If investors didn’t sell all their coins or they sold them at different times, there are a few different ways to calculate profit. 

  • Specific Identification: Identify the exact coin or coins sold and use that purchase price. 
  • Average Cost: Take the average purchase price cost of all the coins. 
  • FIFO: Use the purchase price of the first coin bought. This is called first-in, first-out. 
  • LIFO: Use the purchase price of the last coin bought. This is called last-in, first-out. 

There are several free and paid crypto tax calculators available online. Once personal data is entered (i.e., tax year, filing status, taxable income, etc.) and crypto sales (i.e., purchase date and amount, sale date and amount), the calculator will help figure out the crypto taxes owed. 

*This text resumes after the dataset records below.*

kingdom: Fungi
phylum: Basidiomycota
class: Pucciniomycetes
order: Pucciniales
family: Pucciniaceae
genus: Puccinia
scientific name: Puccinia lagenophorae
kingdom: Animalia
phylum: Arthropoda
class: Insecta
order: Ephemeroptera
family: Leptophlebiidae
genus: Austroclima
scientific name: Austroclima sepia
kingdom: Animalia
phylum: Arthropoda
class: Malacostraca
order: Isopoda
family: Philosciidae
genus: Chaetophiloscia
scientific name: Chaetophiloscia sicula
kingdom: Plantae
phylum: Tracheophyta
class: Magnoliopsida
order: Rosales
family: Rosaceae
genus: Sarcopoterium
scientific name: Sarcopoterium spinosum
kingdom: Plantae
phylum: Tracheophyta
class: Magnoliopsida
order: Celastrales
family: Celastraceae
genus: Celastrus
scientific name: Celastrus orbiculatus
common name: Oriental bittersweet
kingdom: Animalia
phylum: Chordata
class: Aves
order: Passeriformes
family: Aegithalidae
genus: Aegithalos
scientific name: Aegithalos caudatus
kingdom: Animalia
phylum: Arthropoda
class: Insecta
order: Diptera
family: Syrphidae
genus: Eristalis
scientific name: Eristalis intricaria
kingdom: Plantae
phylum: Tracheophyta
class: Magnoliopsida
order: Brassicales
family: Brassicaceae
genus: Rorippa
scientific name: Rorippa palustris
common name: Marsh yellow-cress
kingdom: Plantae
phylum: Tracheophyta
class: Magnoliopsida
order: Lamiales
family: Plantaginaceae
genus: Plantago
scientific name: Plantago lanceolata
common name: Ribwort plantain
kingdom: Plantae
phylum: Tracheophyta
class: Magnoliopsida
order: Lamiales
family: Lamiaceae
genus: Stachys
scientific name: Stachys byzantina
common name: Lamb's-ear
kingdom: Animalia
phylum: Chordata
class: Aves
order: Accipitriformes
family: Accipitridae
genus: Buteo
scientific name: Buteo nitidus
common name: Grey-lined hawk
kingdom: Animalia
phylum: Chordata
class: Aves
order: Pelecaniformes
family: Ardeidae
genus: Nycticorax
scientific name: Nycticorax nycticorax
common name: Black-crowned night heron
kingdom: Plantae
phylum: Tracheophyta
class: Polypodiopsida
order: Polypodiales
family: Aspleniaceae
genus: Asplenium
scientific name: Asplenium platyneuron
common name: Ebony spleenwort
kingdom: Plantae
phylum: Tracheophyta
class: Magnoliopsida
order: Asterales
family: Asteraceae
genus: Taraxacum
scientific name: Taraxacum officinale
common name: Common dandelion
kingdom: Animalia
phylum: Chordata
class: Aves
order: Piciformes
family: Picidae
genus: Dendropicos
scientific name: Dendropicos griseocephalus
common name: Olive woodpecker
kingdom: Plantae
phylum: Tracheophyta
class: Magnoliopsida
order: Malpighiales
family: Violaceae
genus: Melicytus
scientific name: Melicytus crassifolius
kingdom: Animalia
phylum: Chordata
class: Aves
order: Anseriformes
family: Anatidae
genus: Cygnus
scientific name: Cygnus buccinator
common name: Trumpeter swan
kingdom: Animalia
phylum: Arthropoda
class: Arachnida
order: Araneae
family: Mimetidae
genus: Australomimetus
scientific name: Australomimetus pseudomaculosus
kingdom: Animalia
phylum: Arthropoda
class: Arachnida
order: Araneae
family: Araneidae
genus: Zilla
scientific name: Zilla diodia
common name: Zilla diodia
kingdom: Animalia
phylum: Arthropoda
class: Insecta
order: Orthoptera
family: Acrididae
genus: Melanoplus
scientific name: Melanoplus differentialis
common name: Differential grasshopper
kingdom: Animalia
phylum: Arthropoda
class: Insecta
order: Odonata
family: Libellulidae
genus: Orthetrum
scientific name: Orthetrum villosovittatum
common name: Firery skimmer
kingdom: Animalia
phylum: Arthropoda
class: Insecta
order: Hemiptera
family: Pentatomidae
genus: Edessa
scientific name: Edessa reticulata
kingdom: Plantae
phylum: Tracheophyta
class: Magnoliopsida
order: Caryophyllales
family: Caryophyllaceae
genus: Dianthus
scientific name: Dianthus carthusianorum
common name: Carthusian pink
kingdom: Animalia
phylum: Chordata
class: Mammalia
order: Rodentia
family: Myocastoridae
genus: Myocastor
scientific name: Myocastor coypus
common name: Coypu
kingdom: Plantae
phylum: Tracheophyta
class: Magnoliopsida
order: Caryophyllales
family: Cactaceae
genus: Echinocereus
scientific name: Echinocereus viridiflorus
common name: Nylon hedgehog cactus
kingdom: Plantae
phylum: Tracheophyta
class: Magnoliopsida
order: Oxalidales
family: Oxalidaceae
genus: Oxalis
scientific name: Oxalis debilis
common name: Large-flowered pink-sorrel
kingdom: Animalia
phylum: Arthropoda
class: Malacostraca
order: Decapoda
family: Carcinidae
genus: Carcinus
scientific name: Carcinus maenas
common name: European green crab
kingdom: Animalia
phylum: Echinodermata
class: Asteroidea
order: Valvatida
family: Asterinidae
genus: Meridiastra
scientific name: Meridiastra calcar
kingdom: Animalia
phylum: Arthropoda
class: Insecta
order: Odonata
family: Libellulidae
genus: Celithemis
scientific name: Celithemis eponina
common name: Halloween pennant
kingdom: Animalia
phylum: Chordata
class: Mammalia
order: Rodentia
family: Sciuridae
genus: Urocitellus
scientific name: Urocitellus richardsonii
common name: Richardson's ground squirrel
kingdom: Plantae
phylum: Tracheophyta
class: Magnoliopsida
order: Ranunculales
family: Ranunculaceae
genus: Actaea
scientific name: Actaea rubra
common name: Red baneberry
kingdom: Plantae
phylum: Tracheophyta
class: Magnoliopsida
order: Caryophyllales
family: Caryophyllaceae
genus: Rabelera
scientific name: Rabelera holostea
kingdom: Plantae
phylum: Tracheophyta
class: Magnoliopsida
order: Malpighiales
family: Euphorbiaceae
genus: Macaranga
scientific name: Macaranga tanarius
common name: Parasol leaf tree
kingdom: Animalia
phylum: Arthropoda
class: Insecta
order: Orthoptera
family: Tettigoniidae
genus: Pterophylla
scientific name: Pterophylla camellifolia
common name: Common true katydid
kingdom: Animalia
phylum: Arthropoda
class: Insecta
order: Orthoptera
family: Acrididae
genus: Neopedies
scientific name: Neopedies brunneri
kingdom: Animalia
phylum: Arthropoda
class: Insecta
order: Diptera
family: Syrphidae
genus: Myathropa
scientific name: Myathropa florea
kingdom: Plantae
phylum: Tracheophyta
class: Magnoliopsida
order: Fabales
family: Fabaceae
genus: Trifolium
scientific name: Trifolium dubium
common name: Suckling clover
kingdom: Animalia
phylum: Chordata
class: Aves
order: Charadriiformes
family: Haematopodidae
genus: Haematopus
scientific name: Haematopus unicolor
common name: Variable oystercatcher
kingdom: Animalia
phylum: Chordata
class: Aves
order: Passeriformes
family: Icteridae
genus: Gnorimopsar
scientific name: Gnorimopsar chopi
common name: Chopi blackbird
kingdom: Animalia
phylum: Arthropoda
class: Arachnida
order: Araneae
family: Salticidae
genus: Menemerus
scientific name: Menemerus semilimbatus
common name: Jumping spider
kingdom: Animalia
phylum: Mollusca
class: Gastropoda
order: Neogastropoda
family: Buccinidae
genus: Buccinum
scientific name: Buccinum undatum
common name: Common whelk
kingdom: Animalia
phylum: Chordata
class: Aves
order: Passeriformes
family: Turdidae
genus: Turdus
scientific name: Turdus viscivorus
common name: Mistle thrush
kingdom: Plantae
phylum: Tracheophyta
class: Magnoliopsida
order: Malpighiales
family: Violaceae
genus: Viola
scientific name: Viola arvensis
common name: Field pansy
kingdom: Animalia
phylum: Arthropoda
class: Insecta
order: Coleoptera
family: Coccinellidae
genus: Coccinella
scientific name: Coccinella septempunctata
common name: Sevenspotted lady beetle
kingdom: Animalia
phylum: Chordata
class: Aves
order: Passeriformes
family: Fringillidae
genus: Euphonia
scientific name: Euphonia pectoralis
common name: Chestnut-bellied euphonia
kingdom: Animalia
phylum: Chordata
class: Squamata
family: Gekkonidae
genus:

Crypto Trading and the IRS 

Many may think the IRS has no way of knowing about digital currency sales. Previously, they might have been right. With millions of dollars in taxes on the line, the IRS is changing this. 

How does the IRS know about transactions? 

Nowadays, exchanges are under increasing pressure to report trading activity the same way stockbrokers do. As a result, the IRS is using existing laws when possible, and lobbying Congress to pass additional requirements. 

The IRS could also find out about extra income during a routine, random audit. The penalties for not properly reporting income include fines, interest on back taxes, and possible criminal charges for tax evasion. 

How to Prepare for the Crypto Tax Season 

The taxation of digital currency is very complex and requires good record-keeping. It’s important to be well-prepared for tax season by keeping both detailed records and supporting documents. 

It’s important to keep records of transactions for various reasons but especially in case of an audit. This is the information needed for digital currency on tax returns. 

  • Detailed Records — keep detailed records of all digital currency transactions to complete tax returns. 
  • Support Documentation — be able to back up the calculations in the event of an audit. U.S. tax law requires preserving records supporting tax returns. For digital assets, this would include all buying, selling, investing, and usage documentation. 
  • Permanent Records — Many may end up selling their digital currency years or decades after they originally bought it. If one buys and sells multiple times, they’ll also need records of past transactions and holdings to show that they used an appropriate cost-basis for the sale. 

What if an Investor Didn’t Pay Taxes in the Past? 

If an investor didn’t pay any crypto taxes in the past, it’s crucial to speak to a tax accountant as soon as possible. Interest and penalties will add up until taxes are paid, so not paying will only make matters worse over time. Normally, one needs to amend any prior-year tax returns to include the income and pay any additional amounts one owes.